The connection between physical activity and brain health is getting stronger. New research shows that using your legs in weight-bearing exercise is critical for brain health. Researchers found that moving the large muscles in the legs, through activities such as walking, climbing stairs, and running, triggers the production of stem cells in the brain—helping that critical organ to renew itself. “We are meant to be active: to walk, run, crouch to sit, and use our leg muscles to lift things,” said study author Raffaella Adami.

Groundbreaking research shows that neurological health depends as much on signals sent by the body’s large, leg muscles to the brain as it does on directives from the brain to the muscles. Published today in Frontiers in Neuroscience, the study fundamentally alters brain and nervous system medicine — giving doctors new clues as to why patients with motor neuron disease, multiple sclerosis, spinal muscular atrophy, and other neurological diseases often rapidly decline when their movement becomes limited.

For the study, researchers immobilized the hind legs of a group of mice for 28 days, then examined a specific area of their brains known as the subventricular zone. They found the neural stem cell activity of the mice had plummeted by 70 percent. Declines in oxygen levels associated with reduced physical activity also altered the rodents’ metabolism. These findings may explain why the health of people who are bedridden often deteriorates rapidly.

The study can be used to promote the importance of exercising. In the past, exercising has been used as a way to help with cardiovascular and muscle fitness. With this new study, leg exercises can also be touted as a way to improve brain functionality and the central nervous system.

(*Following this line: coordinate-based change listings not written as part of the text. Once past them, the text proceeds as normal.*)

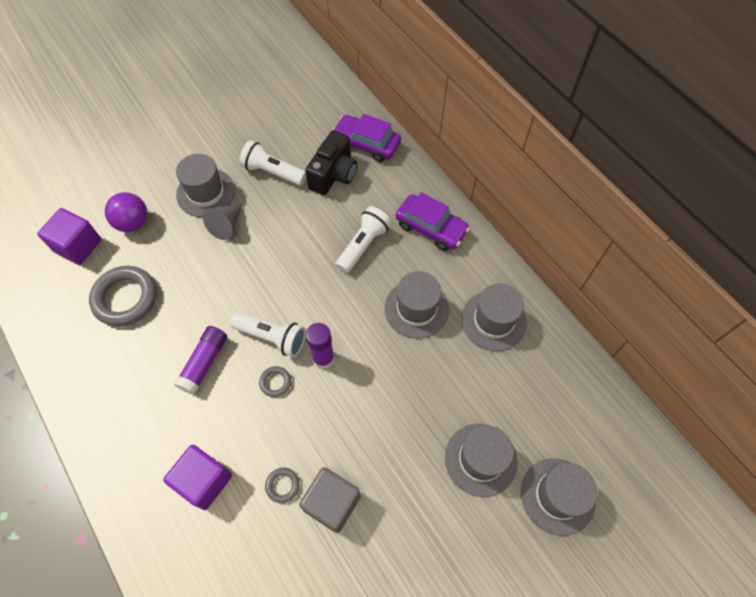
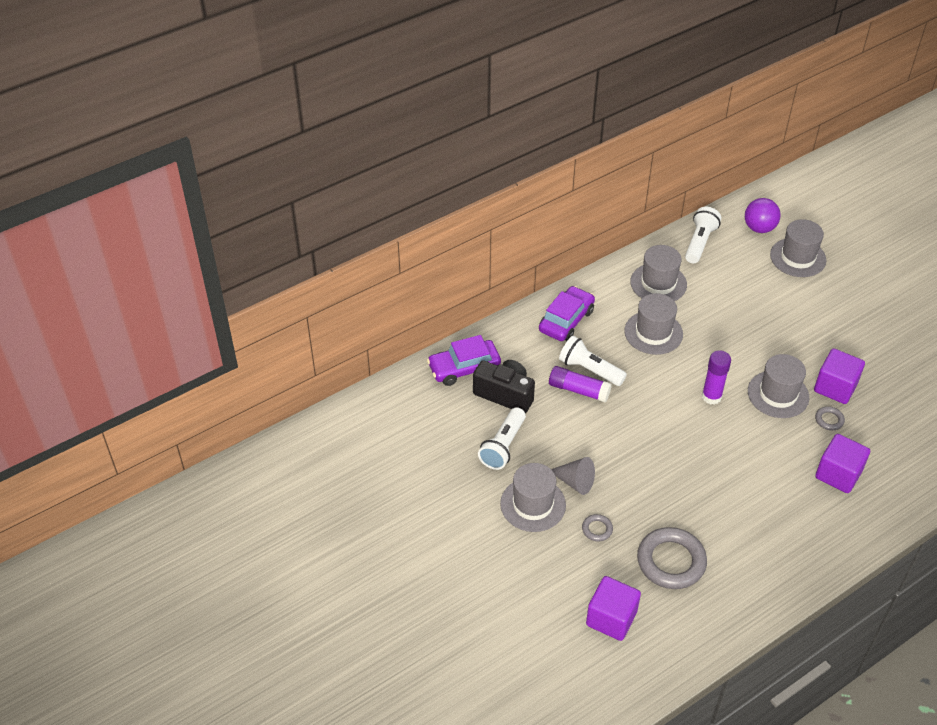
camera: 90 degrees left, 15 degrees down
(133, 223) = (577, 568): purple ball -> purple ball (759, 228)
(204, 363) = (730, 485): purple glue stick -> purple glue stick (578, 390)
(272, 337) = (696, 435): white flashlight -> white flashlight (699, 243)
(275, 382) = (740, 430): grey ring -> grey ring (597, 529)
(332, 503) = (835, 387): grey cube -> purple cube
(366, 144) = (464, 368): purple car -> purple car turned 45 degrees clockwise
(480, 459) = (780, 298): grey hat -> grey hat (778, 394)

Daily activity also helps boost balance, motor function, brain function, and cognition. According to a growing body of research, movement increases blood and oxygen flow, which positively affects cognitive development, physical health, and mental well-being.

Our body is, in effect, ruled by our brain, right? Signals from the brain direct the actions of our skeletal muscles, enabling us to pick up a pencil, kick a soccer ball, and do whatever we want to do. But this study suggests that it’s really a two-way street. Signals emanating from the larger muscles in our body are also crucial for the health and regenerative capacity of the brain and nervous system.

Studies like this serve as a vital reminder of the impact of physical activity not merely on our bodies, and on how we look, but also on our minds. What could be more important than that?